START Excerpted text

There might be some competition for the title, but the drive from the Lewa "airport" (dirt strip, not even a lean-to, very cool place to land) to the Sirikoi Lodge is my choice as MADFAAITW (which means, of course, the Most Astonishing Drive From An Airport In The World).
It all makes sense now, as the landing strip is located in the Lewa Conservancy. But at the time, I was astonished by the sheer number and variety of wild animals we saw. So, even though it was just an airport transfer, it was more like a game drive.
Our guide for the drives, James, picked us up at the airport He is very patient, stopping and waiting for us (primarily Sanjiv and I) to take photos. (Spoiler alert: James has been an excellent guide. Which is probably why he guided for Prince William and Kate. More importantly, James also guided for Paul Hogan of Crocodile Dundee fame.)
The land is absolutely stunning; a fitting backdrop for the animals. Wide open savanna with oases and water holes every so often. Both stands of trees and solitary trees that are evocative of scenes from every movie you've ever seen set in Africa.
I won't be doing a lot of writing for this trip blog, because the photos tell the story. But come along and join me, because there are some stories to tell. The pictures below are all from the MADFAAITW -- and these are only a portion of the photos I took on that short drive.
We checked into our beautiful two bedroom cottage, with master suites for both us and the Bansals. There is a large middle room and a small kitchen. Each of the three rooms has a fireplace, and our porter would build a fire in each one at night. The best feature is the deck. At night we've been sitting around the firepit, telling stories if we have one. During the day all sorts of animals have passed by in our backyard, and there are many, many more animals in the adjoining savanna and waterhole.
It's a short walk to the beautiful outdoor dining room, which gets us even closer to the waterhole. There's a heated infinity pool with spectacular views of the wildlife, and it's going to be difficult to leave this place! Some of the photos I took from the deck that first day are below.
Note the blue legs on the ostrich.
Common Zebra. They have wider
stripes that the Grevy Zebra, which is
not found outside of a small part
of Kenya, Somalia, and Ethiopia.
The first, but far from last, elephants we saw.
White rhinos are grazers, while black rhinos
are browsers (they eat leaves). White rhinos
are called "white" not because of their
coloring, but because the Dutch settlers
used the word "wyd" to describe their
mouths. Early English settlers in
South Africa thought they were saying
"white."
Buffalo are the main source of food for
lions, primarily because there are so many.
Don't be fooled though, as the hook
shape of the horns are quite dangerous to
lions and humans alike. Buffalo become
more dangerous when wounded.
The oxpecker is welcome relief for white
and black rhinos, as the bird eats the
ticks that latch onto rhinos.
White rhinos are much chiller
than black rhinos, who's
answer to everything is
to charge and attack.
The oxpecker isn't just hitching a ride.

END Excerpted text
START Source information

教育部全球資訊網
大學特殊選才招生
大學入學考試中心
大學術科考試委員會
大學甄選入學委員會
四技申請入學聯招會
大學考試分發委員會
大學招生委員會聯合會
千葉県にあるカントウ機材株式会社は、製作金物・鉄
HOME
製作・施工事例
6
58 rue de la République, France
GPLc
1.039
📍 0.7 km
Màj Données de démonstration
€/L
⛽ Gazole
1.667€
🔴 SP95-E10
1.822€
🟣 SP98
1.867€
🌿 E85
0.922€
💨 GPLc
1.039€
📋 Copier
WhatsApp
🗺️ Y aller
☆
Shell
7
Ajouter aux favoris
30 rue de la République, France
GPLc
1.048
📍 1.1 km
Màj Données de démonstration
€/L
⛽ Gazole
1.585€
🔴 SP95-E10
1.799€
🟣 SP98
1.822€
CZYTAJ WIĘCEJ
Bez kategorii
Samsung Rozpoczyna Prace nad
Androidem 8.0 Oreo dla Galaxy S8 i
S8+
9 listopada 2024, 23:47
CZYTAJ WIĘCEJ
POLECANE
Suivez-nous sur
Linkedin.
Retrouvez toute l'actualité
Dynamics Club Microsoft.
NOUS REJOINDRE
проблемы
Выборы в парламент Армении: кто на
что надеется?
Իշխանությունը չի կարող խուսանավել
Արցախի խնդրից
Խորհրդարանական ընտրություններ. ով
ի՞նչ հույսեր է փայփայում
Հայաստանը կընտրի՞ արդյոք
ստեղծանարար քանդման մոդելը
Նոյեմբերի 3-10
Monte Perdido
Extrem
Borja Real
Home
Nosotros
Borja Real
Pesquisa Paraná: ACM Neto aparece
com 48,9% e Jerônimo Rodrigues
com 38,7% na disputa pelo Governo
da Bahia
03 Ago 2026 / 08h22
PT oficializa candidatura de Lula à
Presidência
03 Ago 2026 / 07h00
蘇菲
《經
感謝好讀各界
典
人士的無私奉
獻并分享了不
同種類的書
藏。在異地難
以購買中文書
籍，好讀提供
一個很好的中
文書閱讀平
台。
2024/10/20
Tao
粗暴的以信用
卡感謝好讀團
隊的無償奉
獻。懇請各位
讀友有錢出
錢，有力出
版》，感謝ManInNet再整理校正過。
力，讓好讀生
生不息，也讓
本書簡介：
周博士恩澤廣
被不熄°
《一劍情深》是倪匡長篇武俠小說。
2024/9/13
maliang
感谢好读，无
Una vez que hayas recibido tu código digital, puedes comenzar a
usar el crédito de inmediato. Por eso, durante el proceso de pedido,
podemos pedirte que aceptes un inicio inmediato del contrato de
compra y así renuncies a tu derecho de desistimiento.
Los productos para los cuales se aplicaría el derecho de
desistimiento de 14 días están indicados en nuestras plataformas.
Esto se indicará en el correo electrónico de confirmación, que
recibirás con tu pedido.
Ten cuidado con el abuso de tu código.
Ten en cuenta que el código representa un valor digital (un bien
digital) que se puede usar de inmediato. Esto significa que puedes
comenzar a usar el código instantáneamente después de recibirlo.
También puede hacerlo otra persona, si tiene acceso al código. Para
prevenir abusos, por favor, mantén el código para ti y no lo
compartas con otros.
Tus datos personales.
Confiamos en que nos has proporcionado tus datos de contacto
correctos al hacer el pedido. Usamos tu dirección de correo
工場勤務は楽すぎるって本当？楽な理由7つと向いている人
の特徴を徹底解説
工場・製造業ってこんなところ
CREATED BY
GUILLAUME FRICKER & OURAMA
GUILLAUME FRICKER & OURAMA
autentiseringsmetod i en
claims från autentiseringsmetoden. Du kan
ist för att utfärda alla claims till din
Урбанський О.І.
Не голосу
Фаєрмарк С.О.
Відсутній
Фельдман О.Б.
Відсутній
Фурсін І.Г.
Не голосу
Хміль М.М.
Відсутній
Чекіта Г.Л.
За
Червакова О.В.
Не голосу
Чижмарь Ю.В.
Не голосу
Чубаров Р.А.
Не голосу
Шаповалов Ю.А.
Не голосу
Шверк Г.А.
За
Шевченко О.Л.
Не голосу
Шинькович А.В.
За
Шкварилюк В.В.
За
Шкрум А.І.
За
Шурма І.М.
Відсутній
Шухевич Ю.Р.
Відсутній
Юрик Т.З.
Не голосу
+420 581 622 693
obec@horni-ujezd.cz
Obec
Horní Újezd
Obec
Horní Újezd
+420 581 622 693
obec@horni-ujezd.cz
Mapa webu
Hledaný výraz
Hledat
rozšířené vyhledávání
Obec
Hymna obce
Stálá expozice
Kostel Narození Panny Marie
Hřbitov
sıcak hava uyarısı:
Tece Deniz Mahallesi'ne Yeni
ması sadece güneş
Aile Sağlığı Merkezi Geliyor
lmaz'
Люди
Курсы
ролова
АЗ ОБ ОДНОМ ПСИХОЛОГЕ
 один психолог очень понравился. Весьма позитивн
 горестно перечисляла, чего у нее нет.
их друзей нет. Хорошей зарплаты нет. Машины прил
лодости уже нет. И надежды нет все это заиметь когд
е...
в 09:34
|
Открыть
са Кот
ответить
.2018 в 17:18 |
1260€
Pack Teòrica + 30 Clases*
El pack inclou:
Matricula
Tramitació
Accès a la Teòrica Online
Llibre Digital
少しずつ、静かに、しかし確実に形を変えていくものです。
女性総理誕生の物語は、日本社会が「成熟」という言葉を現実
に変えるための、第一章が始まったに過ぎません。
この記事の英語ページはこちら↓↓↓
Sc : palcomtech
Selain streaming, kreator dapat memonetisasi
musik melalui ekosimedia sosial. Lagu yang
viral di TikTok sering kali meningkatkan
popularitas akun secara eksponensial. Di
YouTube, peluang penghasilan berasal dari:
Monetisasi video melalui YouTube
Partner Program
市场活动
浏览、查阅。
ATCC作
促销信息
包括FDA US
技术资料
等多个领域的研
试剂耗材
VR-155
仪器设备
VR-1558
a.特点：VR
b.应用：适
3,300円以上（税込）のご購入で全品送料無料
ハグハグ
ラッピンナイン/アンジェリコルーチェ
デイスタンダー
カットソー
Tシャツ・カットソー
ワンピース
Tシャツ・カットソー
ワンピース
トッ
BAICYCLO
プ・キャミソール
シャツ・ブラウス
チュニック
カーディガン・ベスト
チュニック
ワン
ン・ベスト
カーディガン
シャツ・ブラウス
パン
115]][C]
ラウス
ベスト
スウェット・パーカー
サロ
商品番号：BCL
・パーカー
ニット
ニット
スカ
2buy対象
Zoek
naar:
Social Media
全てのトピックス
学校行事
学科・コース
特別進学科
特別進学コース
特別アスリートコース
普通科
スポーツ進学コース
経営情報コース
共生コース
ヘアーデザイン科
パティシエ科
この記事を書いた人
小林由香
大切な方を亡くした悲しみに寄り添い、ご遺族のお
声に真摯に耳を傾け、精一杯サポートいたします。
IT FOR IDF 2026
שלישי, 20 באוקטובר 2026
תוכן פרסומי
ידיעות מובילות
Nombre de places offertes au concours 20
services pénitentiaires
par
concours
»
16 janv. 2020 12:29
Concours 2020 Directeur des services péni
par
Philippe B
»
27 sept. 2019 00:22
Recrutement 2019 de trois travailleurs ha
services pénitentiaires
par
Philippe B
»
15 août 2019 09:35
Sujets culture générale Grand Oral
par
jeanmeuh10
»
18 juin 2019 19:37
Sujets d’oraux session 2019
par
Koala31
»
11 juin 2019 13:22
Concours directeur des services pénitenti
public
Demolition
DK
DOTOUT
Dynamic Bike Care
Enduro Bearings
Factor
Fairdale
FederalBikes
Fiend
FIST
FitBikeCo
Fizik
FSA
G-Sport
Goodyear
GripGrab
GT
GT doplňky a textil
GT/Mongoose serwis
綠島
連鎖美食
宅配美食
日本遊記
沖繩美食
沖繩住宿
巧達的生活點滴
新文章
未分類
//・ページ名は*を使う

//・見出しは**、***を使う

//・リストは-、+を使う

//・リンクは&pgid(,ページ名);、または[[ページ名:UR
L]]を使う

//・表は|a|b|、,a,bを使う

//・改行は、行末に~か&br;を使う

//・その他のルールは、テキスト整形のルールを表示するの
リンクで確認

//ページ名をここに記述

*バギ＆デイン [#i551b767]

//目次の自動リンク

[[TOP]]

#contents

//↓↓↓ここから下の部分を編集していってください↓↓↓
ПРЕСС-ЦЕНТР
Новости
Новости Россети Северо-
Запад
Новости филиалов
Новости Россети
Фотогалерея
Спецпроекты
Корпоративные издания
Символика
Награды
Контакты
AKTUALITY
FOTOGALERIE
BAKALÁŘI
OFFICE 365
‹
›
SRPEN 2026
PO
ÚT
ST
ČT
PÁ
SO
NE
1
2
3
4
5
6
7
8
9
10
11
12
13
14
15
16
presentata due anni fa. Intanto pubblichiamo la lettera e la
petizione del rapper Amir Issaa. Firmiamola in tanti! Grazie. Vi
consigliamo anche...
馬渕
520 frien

END Source information

# Work instructions
Answer these questions from the safari post:
1. Which person of Crocodile Dundee fame did the guide James also guide?
2. How many rooms in the cottage have a fireplace?
3. What word did the Dutch settlers use to describe the mouths of white rhinos?
Rely only on the text.

# Answer
1. Paul Hogan
2. Three
3. "Wyd"